### Supplied data
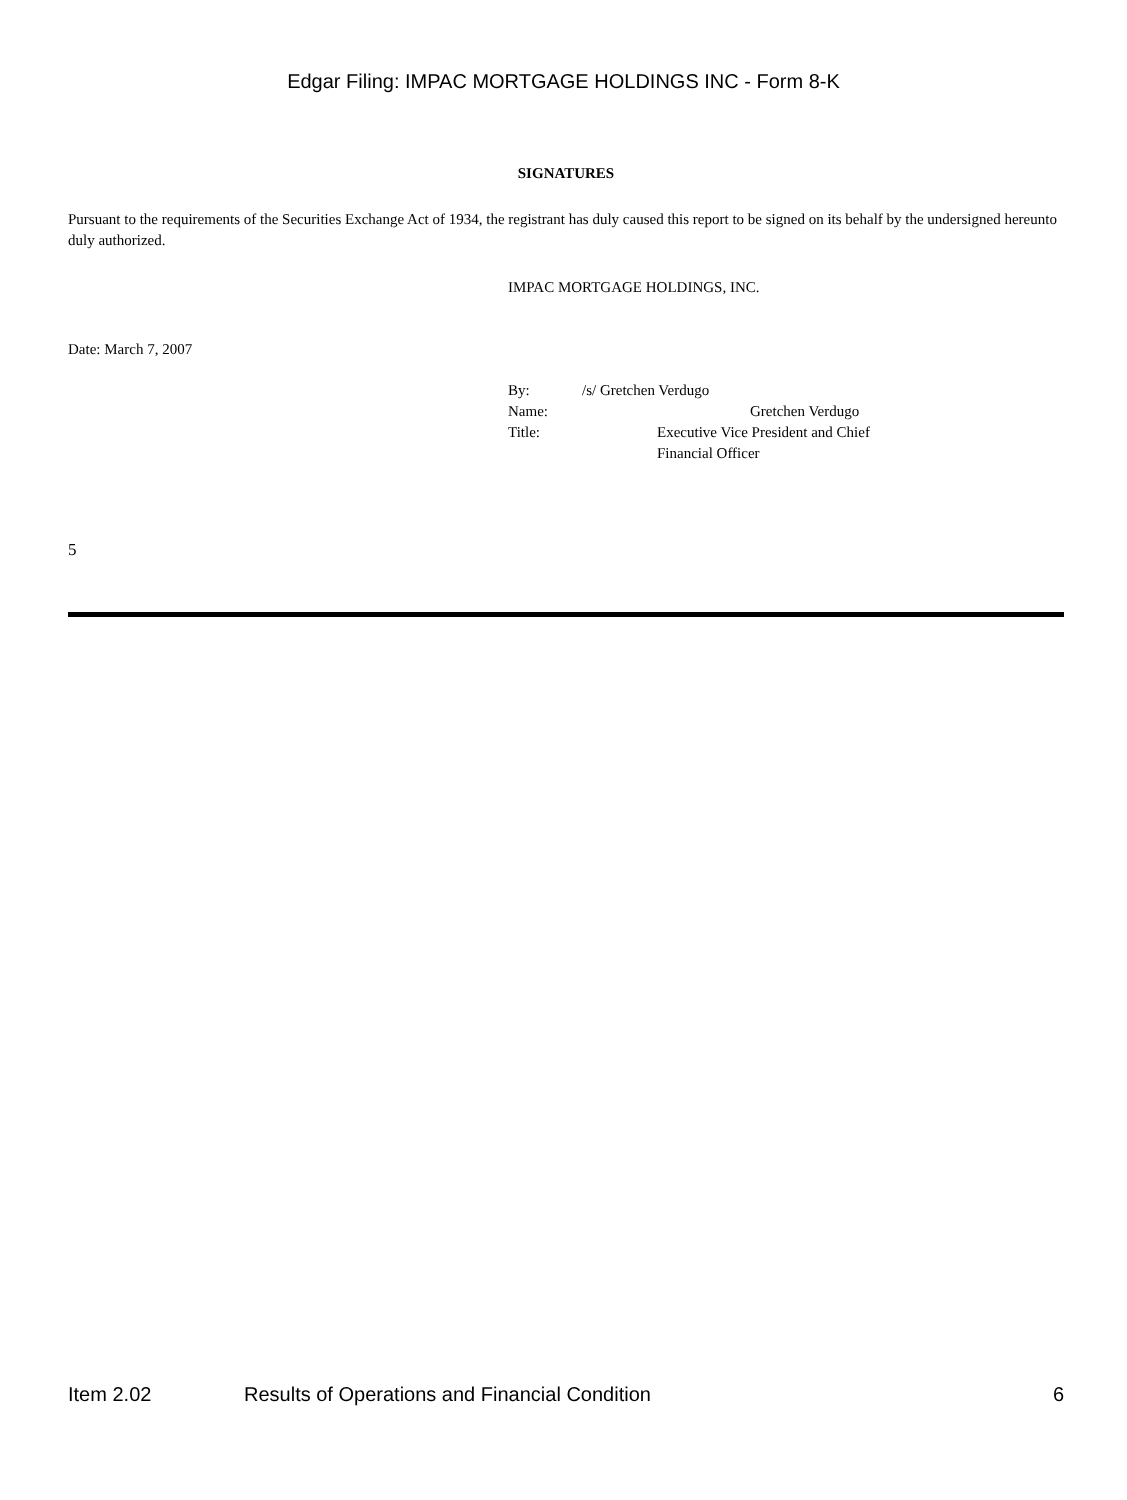Edgar Filing: IMPAC MORTGAGE HOLDINGS INC - Form 8-K
SIGNATURES
Pursuant to the requirements of the Securities Exchange Act of 1934, the registrant has duly caused this report to be signed on its behalf by the undersigned hereunto duly authorized.
IMPAC MORTGAGE HOLDINGS, INC.
Date: March 7, 2007
By: /s/ Gretchen Verdugo
Name: Gretchen Verdugo
Title: Executive Vice President and Chief
Financial Officer
5
Item 2.02 Results of Operations and Financial Condition 6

### Your assignment
Output every line above exactly as it stands, and drop any picture.

### Your response
Edgar Filing: IMPAC MORTGAGE HOLDINGS INC - Form 8-K
SIGNATURES
Pursuant to the requirements of the Securities Exchange Act of 1934, the registrant has duly caused this report to be signed on its behalf by the undersigned hereunto duly authorized.
IMPAC MORTGAGE HOLDINGS, INC.
Date: March 7, 2007
By: /s/ Gretchen Verdugo
Name: Gretchen Verdugo
Title: Executive Vice President and Chief
Financial Officer
5
Item 2.02 Results of Operations and Financial Condition 6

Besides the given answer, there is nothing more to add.